The story of the Westminster that was, and the Westminster that has changed through the years to become the thriving city as we know it today, is one of a cooperative spirit, purpose and determination.
The settlers who founded the temperance colony of Westminster in 1870 were not the first to come to the coastal plain. The earliest settlers were the Oak Grove people who occupied the land over 8,000 years ago and stayed until the climate became too dry and vegetation dwindled. The area remained uninhabited until the Gabrieleno Indians moved in from the desert to this area and numbered over 200,000. Diseases such as measles, smallpox and diphtheria reduced the Indian population.
The next recorded history of the North Orange County area dates to 1492, when Pope Alexander IV decreed that all unclaimed land in the North American continent belonged to the King of Spain. Large land grants called ranchos were awarded by the King to induce colonization of the continent.
The Spaniards cleared, surveyed and mapped their new land. In 1784 the Spanish Governor of California honored Manuel Nieto with a 21 mile square concession of land to be called the Rancho Las Bolsas. It covered most of what we know today as west Orange County. The Rancho prospered with large crops and fine herds, however, after Nieto’s death in 1804 his heirs quarreled and the Rancho was partitioned in1834.
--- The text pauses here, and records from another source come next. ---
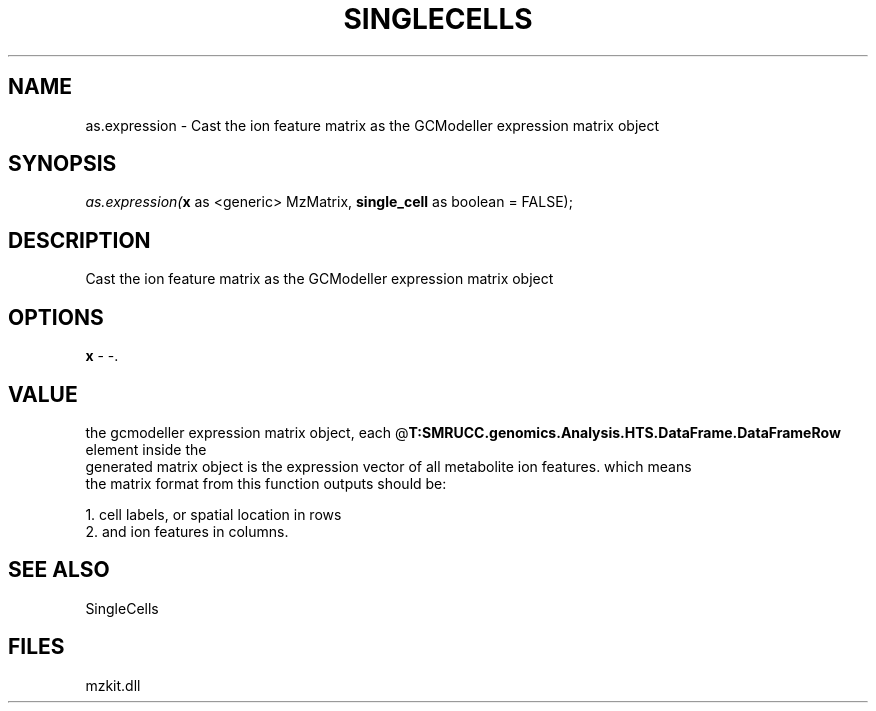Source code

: .\" man page create by R# package system.
.TH SINGLECELLS 1 2000-Jan "as.expression" "as.expression"
.SH NAME
as.expression \- Cast the ion feature matrix as the GCModeller expression matrix object
.SH SYNOPSIS
\fIas.expression(\fBx\fR as <generic> MzMatrix, 
\fBsingle_cell\fR as boolean = FALSE);\fR
.SH DESCRIPTION
.PP
Cast the ion feature matrix as the GCModeller expression matrix object
.PP
.SH OPTIONS
.PP
\fBx\fB \fR\- -. 
.PP
.SH VALUE
.PP
the gcmodeller expression matrix object, each @\fBT:SMRUCC.genomics.Analysis.HTS.DataFrame.DataFrameRow\fR element inside the 
 generated matrix object is the expression vector of all metabolite ion features. which means
 the matrix format from this function outputs should be:
 
 1. cell labels, or spatial location in rows
 2. and ion features in columns.
.PP
.SH SEE ALSO
SingleCells
.SH FILES
.PP
mzkit.dll
.PP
During the 1850’s with California’s admission to the Union, the U.S. Land Commission was set up to review claims that rose from original Spanish land grants. An American named Abel Stearns saw this as an opportunity to buy up shares from the disputing factions of the Rancho Las Bolsas. With the Commission’s acceptance, Stearns became the sole owner of the rancho changing the name to Stearns Rancho.